• [Text shown]
The rest of the procedure is done by the computers that convert the signal intensity, the signal phase, and the signal location into a matrix of dots with different values. Each value is represented with a tone of gray. The minimum value is black, and the maximum value is white, and in between is a scale of gray. At this point WE HAVE THE MR IMAGE!

How the FMRI Works

In functional imaging we have two components: a task and a result. The task is an action or activity that the subject does in order to produce a particular activation of the brain. For example, moving the right hand fingers continuously is a motor task that "activates" the brain cortex in the left frontal lobe. The result in fMRI is an image which depicts this activation.

The task can be of any type. Motor, feeling a sensation, having a perception, thinking in abstract words, attending to a changing stimulus, listening to music, comprehending a story, and many others. The task will produce this sequence of events:

  1. Increases in metabolism of the brain area involved in the task
  2. Increases in volume of blood in that particular region
  3. Increases in oxygen level
  4. Changes in the local magnetic field (Do you remember the 3D-magnetic field map discussed earlier?)
  5. Changes in the intensity of the energy (radiofrequency) in the same area.

In brief, the task elicits activity of a region of the brain, and this activity changes the intensity of the radiofrequency coming from that part. This is a very small change. But, if we repeat the task several times we are able to sum the changes to get a significant result that can be registered.

We compare a person's brain activity during a particular task with their activity level during a resting state. However, the brain works continuously, even during the resting state. For that reason the resting state is a baseline of the background activity of the brain.

• [Exercise goal] In the fMRI text, which part of the brain does continuously moving the right hand fingers activate?

• [Records]
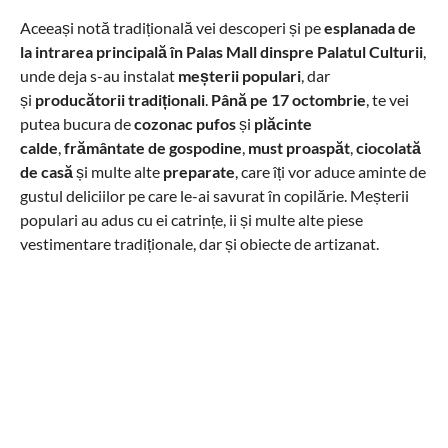
Aceeași notă tradițională vei descoperi și pe
esplanada de
la intrarea principală în Palas Mall dinspre Palatul Culturii
,
unde deja s-au instalat
meșterii populari
, dar
și
producătorii tradiționali
.
Până pe 17 octombrie
, te vei
putea bucura de
cozonac pufos
și
plăcinte
calde
,
frământate de gospodine
,
must proaspăt
,
ciocolată
de casă
și multe alte
preparate
, care îți vor aduce aminte de
gustul deliciilor pe care le-ai savurat în copilărie. Meșterii
populari au adus cu ei catrințe, ii și multe alte piese
vestimentare tradiționale, dar și obiecte de artizanat.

• [Result below] The brain cortex in the left frontal lobe.